PROBLEM DESCRIPTION: Note each line in the data below that holds "Alpha", and copy it.
RECORDS FOR THIS TASK Block Start
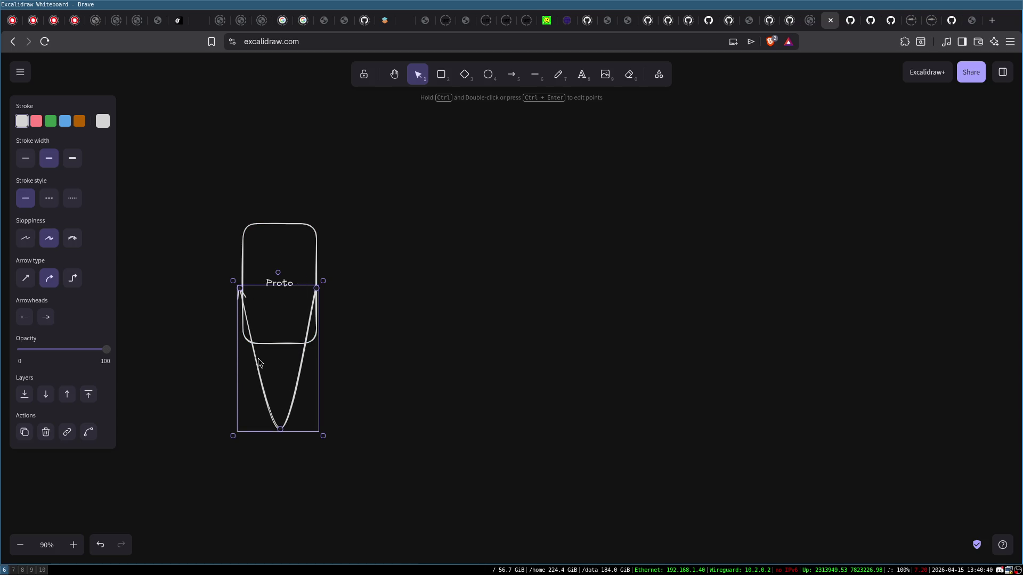
left_click_drag(281, 429, 275, 384)
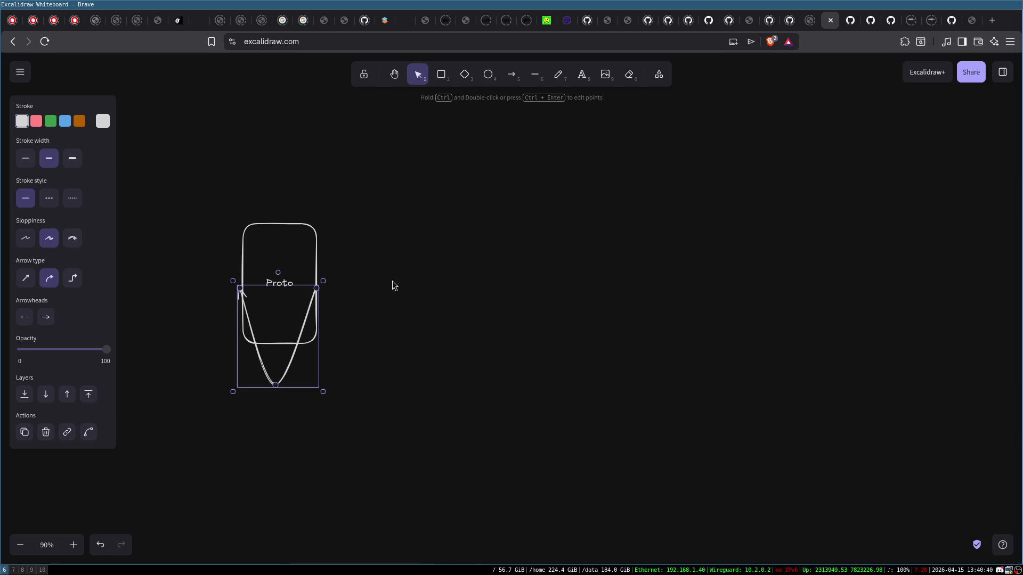
- Label the loop arrow 'Iter'
left_click(392, 280)
left_click(277, 389)
double_click(276, 389)
type("Iter")
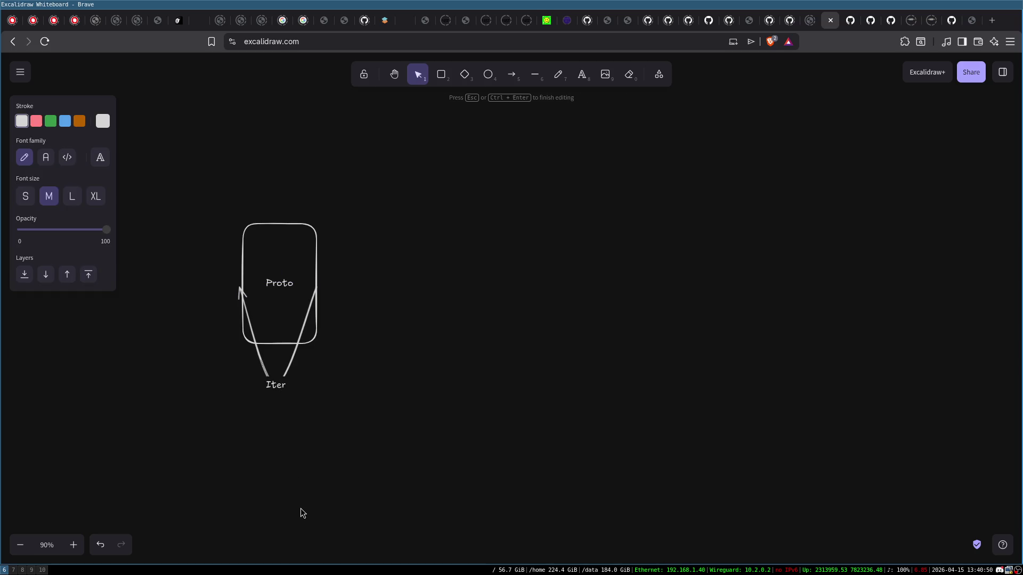
key("Escape")
key("Escape")
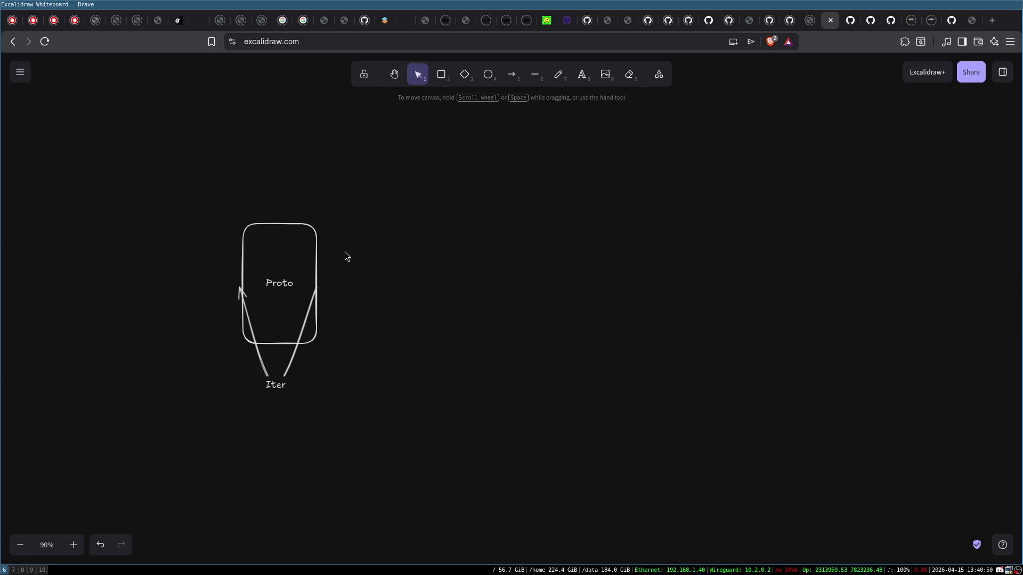
left_click(441, 75)
- Draw a box right of Proto and label it Alpha
mouse_move(356, 224)
left_mouse_down()
mouse_move(434, 270)
mouse_move(447, 358)
mouse_move(440, 346)
left_mouse_up()
double_click(396, 285)
type("Alpha")
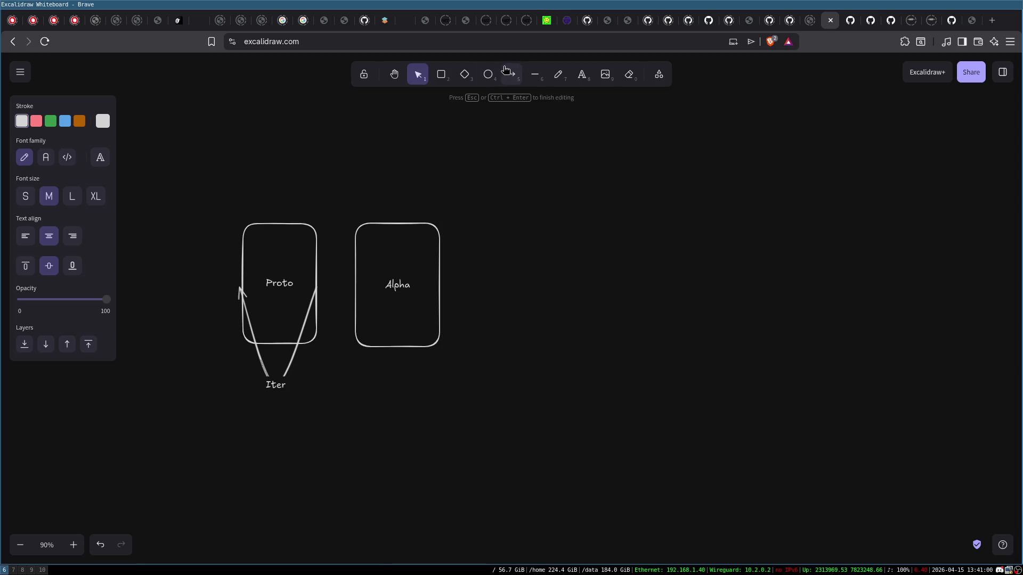
left_click(510, 75)
- Draw an arrow from Proto to Alpha
left_click(305, 278)
key("Escape")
RECORDS FOR THIS TASK Block End
EXERCISE RESPONSE:
- Draw a box right of Proto and label it Alpha
type("Alpha")
- Draw an arrow from Proto to Alpha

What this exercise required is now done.